Linking the GEO Data Sharing and Data Management Principles to other Reference Lifecycles and Principles
https://bit.ly/2022-09-05_GEO-Principles

Karl Benedict - University of New Mexico
Earth Science Information Partners

2022-09-05

GEO Working Group: Data Working Group (Data-WG)
Subgroup: Data Sharing and Data Management Principles (Data-WG/DSDMP). In particular, the following subgroup members provided invaluable input into the development of the approach used in the development of this analysis: Bente Lija Bye, Eugenio Trumpy, Chris Jarvis, Jose Miguel Rubio Iglesias, Ethan McMahon, Robert R Downs, Chris Shubert, Sebastian Claus, Paula De Salvo

Project Objective

Increase the Data-WG and broader GEO community understanding of the relationship between the GEO Data Sharing (pg 11) and Data Management Principles (pg. 10) (referred to as DSDMP hereafter) and other data lifecycle models and reference principles (referred to as reference frameworks hereafter) that have been developed since the development of the GEO principles as part of the 2016-2025 GEO Strategic Plan.

This work has also been developed as a complement to the development of a Revised GEO Data Sharing and Data Management Principles document that has been submitted by the GEO Secretariat to the Programme Board for decision (June 2022).

TASK DIRECTIONS: Could you reproduce everything from "GEO Working Group: Data" down to "GEO Strategic Plan." in the GEO principles text, renaming "Data-WG" to "DWG" wherever it occurs?

Records excerpted from a collection
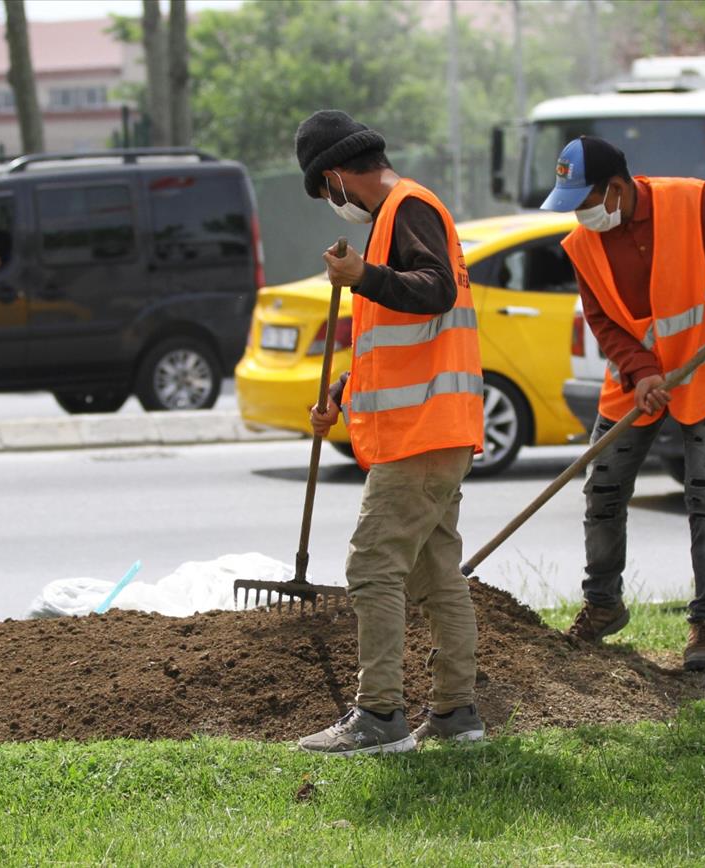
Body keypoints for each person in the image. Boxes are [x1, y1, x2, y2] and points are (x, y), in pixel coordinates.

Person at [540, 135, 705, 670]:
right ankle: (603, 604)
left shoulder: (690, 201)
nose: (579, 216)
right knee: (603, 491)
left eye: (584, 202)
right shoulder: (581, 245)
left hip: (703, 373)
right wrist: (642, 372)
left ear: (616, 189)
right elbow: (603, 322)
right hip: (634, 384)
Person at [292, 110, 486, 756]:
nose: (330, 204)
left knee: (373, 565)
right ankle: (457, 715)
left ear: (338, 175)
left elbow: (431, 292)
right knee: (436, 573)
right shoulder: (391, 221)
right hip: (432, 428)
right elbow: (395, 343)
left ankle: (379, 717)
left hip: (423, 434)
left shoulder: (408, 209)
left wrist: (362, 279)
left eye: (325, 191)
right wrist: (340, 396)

--

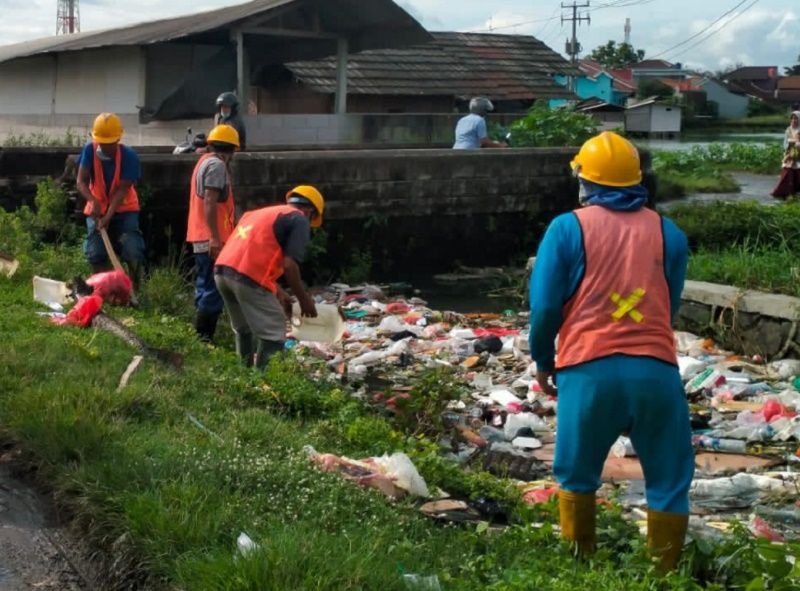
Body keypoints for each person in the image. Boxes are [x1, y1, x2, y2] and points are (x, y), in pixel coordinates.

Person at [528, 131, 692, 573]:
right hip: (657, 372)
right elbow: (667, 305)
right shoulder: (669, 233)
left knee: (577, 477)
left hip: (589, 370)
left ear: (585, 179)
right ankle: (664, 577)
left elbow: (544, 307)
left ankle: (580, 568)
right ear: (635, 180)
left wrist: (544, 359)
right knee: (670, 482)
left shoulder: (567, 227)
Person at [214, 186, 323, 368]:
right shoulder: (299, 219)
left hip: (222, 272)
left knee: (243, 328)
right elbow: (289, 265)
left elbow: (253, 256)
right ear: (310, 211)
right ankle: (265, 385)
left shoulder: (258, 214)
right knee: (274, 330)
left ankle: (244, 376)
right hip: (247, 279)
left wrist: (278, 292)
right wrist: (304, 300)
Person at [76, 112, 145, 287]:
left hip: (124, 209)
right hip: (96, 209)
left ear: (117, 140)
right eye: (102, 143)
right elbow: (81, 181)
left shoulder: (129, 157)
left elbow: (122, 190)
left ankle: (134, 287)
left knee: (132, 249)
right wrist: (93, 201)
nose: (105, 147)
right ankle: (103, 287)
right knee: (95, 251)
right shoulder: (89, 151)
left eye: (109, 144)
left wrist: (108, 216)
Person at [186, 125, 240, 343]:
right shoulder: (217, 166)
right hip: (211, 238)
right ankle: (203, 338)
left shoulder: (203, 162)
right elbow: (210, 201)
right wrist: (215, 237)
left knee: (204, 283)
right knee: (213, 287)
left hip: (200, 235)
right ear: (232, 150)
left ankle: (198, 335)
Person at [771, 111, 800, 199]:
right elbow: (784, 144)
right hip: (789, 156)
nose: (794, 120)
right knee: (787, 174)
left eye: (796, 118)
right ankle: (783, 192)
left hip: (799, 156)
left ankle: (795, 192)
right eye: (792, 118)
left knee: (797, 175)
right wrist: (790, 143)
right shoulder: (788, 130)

RESULT FOR THIS EXERCISE:
GEO Working Group: Data Working Group (DWG)
Subgroup: Data Sharing and Data Management Principles (DWG/DSDMP). In particular, the following subgroup members provided invaluable input into the development of the approach used in the development of this analysis: Bente Lija Bye, Eugenio Trumpy, Chris Jarvis, Jose Miguel Rubio Iglesias, Ethan McMahon, Robert R Downs, Chris Shubert, Sebastian Claus, Paula De Salvo

Project Objective

Increase the DWG and broader GEO community understanding of the relationship between the GEO Data Sharing (pg 11) and Data Management Principles (pg. 10) (referred to as DSDMP hereafter) and other data lifecycle models and reference principles (referred to as reference frameworks hereafter) that have been developed since the development of the GEO principles as part of the 2016-2025 GEO Strategic Plan.